With routine progress from his outstanding sophomore season (he was a second-team All-Pac-10 right tackle), Britton projects as a first-team selection who could receive All-America attention.
He is big enough (6 feet 6 inches, 305 pounds) and has such good mobility, footwork and speed — not to mention an on-field mean streak, which might be as important as all other variables — that he projects as a first-round NFL draft pick.
He was asked if he remembers getting overwhelmed as a freshman starter in 2006.
"No,'' he says, flatly.
He adds that he plays with "a chip on my shoulder.''
Perhaps he gets some of that drive from his grandmother, an American Theater Hall of Famer who at 80 is still a regular on Broadway. The New York Times recently referred to her as "imperturbable.''
"You have to go out there and deliver the goods in every performance,'' she told the newspaper. "Nothing compares with facing 700 people in the theatre.''
Britton will begin his junior season at left tackle, the most prominent position on the offensive line. UA coach Mike Stoops suggested that Britton revels in taking ownership of the group.
"We've taken a lot of guff,'' Britton says, a reference to an '06 season in which quarterback Willie Tuitama suffered a series of concussions and sacks that essentially cost Arizona a winning season. "It was all our fault. Whatever. That stuff really takes a toll on a young guy.

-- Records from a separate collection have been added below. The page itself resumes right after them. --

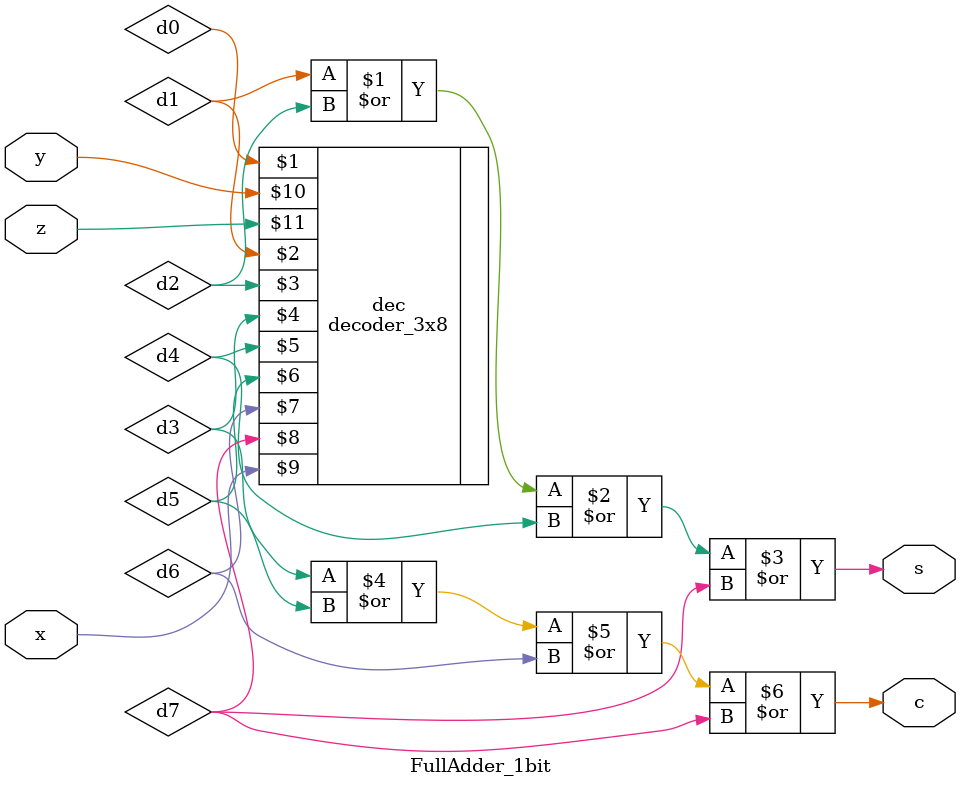
<source format=v>
`include "\decoder_3x8.v"
module FullAdder_1bit(s, c, x, y, z);
	input x,y,z;
	wire d0,d1,d2,d3,d4,d5,d6,d7;
	output s,c;
	
	decoder_3x8 dec(d0,d1,d2,d3,d4,d5,d6,d7,x,y,z);
	assign s = d1 | d2 | d4 | d7, c = d3 | d5 | d6 | d7;
	
endmodule
</source>
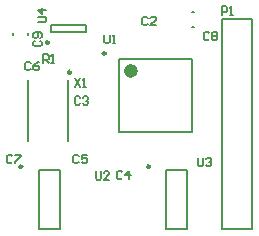
<source format=gto>
G04 Layer_Color=65535*
%FSLAX44Y44*%
%MOMM*%
G71*
G01*
G75*
%ADD26C,0.2500*%
%ADD27C,0.6000*%
%ADD28C,0.2000*%
%ADD29C,0.1270*%
D26*
X373490Y306950D02*
G03*
X373490Y306950I-1250J0D01*
G01*
X265540D02*
G03*
X265540Y306950I-1250J0D01*
G01*
X306770Y386830D02*
G03*
X306770Y386830I-1250J0D01*
G01*
X336209Y402780D02*
G03*
X336209Y402780I-1250J0D01*
G01*
X288050Y412180D02*
G03*
X288050Y412180I-1250J0D01*
G01*
D27*
X360459Y388030D02*
G03*
X360459Y388030I-3000J0D01*
G01*
D28*
X387240Y254400D02*
X405240D01*
X387240Y304400D02*
X405240D01*
Y254400D02*
Y304400D01*
X387240Y254400D02*
Y304400D01*
X279290Y254400D02*
Y304400D01*
X297290Y254400D02*
Y304400D01*
X279290D02*
X297290D01*
X279290Y254400D02*
X297290D01*
X304020Y328330D02*
Y380330D01*
X270020Y328330D02*
Y380330D01*
X347459Y336030D02*
X409459D01*
X347459Y398030D02*
X409459D01*
Y336030D02*
Y398030D01*
X347459Y336030D02*
Y398030D01*
X434340Y431800D02*
X459740D01*
Y254000D02*
Y431800D01*
X434340Y254000D02*
X459740D01*
X434340D02*
Y431800D01*
X409210Y425550D02*
X411210D01*
X409210Y438050D02*
X411210D01*
X257910Y418100D02*
Y420100D01*
X270410Y418100D02*
Y420100D01*
X289800Y421180D02*
Y427180D01*
X319800Y421180D02*
Y427180D01*
X289800Y421180D02*
X319800D01*
X289800Y427180D02*
X319800D01*
D29*
X414020Y314338D02*
Y308506D01*
X415186Y307340D01*
X417519D01*
X418685Y308506D01*
Y314338D01*
X421018Y313172D02*
X422184Y314338D01*
X424517D01*
X425683Y313172D01*
Y312005D01*
X424517Y310839D01*
X423350D01*
X424517D01*
X425683Y309673D01*
Y308506D01*
X424517Y307340D01*
X422184D01*
X421018Y308506D01*
X327500Y302988D02*
Y297156D01*
X328666Y295990D01*
X330999D01*
X332165Y297156D01*
Y302988D01*
X339163Y295990D02*
X334498D01*
X339163Y300655D01*
Y301821D01*
X337997Y302988D01*
X335664D01*
X334498Y301821D01*
X371694Y432551D02*
X370528Y433717D01*
X368195D01*
X367029Y432551D01*
Y427886D01*
X368195Y426720D01*
X370528D01*
X371694Y427886D01*
X378692Y426720D02*
X374027D01*
X378692Y431385D01*
Y432551D01*
X377526Y433717D01*
X375193D01*
X374027Y432551D01*
X314545Y365242D02*
X313379Y366408D01*
X311046D01*
X309880Y365242D01*
Y360576D01*
X311046Y359410D01*
X313379D01*
X314545Y360576D01*
X316878Y365242D02*
X318044Y366408D01*
X320377D01*
X321543Y365242D01*
Y364075D01*
X320377Y362909D01*
X319210D01*
X320377D01*
X321543Y361743D01*
Y360576D01*
X320377Y359410D01*
X318044D01*
X316878Y360576D01*
X350265Y302141D02*
X349099Y303308D01*
X346766D01*
X345600Y302141D01*
Y297476D01*
X346766Y296310D01*
X349099D01*
X350265Y297476D01*
X356097Y296310D02*
Y303308D01*
X352598Y299809D01*
X357263D01*
X313415Y315831D02*
X312249Y316998D01*
X309916D01*
X308750Y315831D01*
Y311166D01*
X309916Y310000D01*
X312249D01*
X313415Y311166D01*
X320413Y316998D02*
X315748D01*
Y313499D01*
X318080Y314665D01*
X319247D01*
X320413Y313499D01*
Y311166D01*
X319247Y310000D01*
X316914D01*
X315748Y311166D01*
X272635Y394451D02*
X271469Y395618D01*
X269136D01*
X267970Y394451D01*
Y389786D01*
X269136Y388620D01*
X271469D01*
X272635Y389786D01*
X279633Y395618D02*
X277300Y394451D01*
X274968Y392119D01*
Y389786D01*
X276134Y388620D01*
X278467D01*
X279633Y389786D01*
Y390953D01*
X278467Y392119D01*
X274968D01*
X257165Y315831D02*
X255999Y316998D01*
X253666D01*
X252500Y315831D01*
Y311166D01*
X253666Y310000D01*
X255999D01*
X257165Y311166D01*
X259498Y316998D02*
X264163D01*
Y315831D01*
X259498Y311166D01*
Y310000D01*
X283210Y394970D02*
Y401968D01*
X286709D01*
X287875Y400802D01*
Y398469D01*
X286709Y397303D01*
X283210D01*
X285543D02*
X287875Y394970D01*
X290208D02*
X292540D01*
X291374D01*
Y401968D01*
X290208Y400802D01*
X309880Y381648D02*
X314545Y374650D01*
Y381648D02*
X309880Y374650D01*
X316878D02*
X319210D01*
X318044D01*
Y381648D01*
X316878Y380481D01*
X334959Y418477D02*
Y412646D01*
X336125Y411480D01*
X338458D01*
X339624Y412646D01*
Y418477D01*
X341957Y411480D02*
X344290D01*
X343123D01*
Y418477D01*
X341957Y417311D01*
X434340Y435610D02*
Y442608D01*
X437839D01*
X439005Y441441D01*
Y439109D01*
X437839Y437943D01*
X434340D01*
X441338Y435610D02*
X443670D01*
X442504D01*
Y442608D01*
X441338Y441441D01*
X423765Y419851D02*
X422599Y421018D01*
X420266D01*
X419100Y419851D01*
Y415186D01*
X420266Y414020D01*
X422599D01*
X423765Y415186D01*
X426098Y419851D02*
X427264Y421018D01*
X429597D01*
X430763Y419851D01*
Y418685D01*
X429597Y417519D01*
X430763Y416353D01*
Y415186D01*
X429597Y414020D01*
X427264D01*
X426098Y415186D01*
Y416353D01*
X427264Y417519D01*
X426098Y418685D01*
Y419851D01*
X427264Y417519D02*
X429597D01*
X276108Y413605D02*
X274942Y412439D01*
Y410106D01*
X276108Y408940D01*
X280774D01*
X281940Y410106D01*
Y412439D01*
X280774Y413605D01*
Y415938D02*
X281940Y417104D01*
Y419437D01*
X280774Y420603D01*
X276108D01*
X274942Y419437D01*
Y417104D01*
X276108Y415938D01*
X277275D01*
X278441Y417104D01*
Y420603D01*
X278752Y429260D02*
X284584D01*
X285750Y430426D01*
Y432759D01*
X284584Y433925D01*
X278752D01*
X285750Y439757D02*
X278752D01*
X282251Y436258D01*
Y440923D01*
M02*

</source>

"It's tough being an offensive lineman. You get all of the blame and none of the glory. It goes without saying that you've got to be a pretty tough guy. But you can't let that affect you in a negative way. You sweep it aside and take some things as motivation.''
Among the many works of Eben's artistic father, Jeff, is a 12-inch-by-36-inch oil painting of the Los Angeles Coliseum. He also drew, in pencil, a much larger view of the Coliseum last year, about the time Arizona led the mighty Trojans there 13-10 in the fourth quarter.
Although Jeff Britton did not indicate a score, both of the paintings depict scoreboards at the Coliseum.
Perhaps, like the UA's '08 football season, it is left to the imagination. With Eben Britton at left tackle, the Wildcats are finally in position to imagine some happy endings.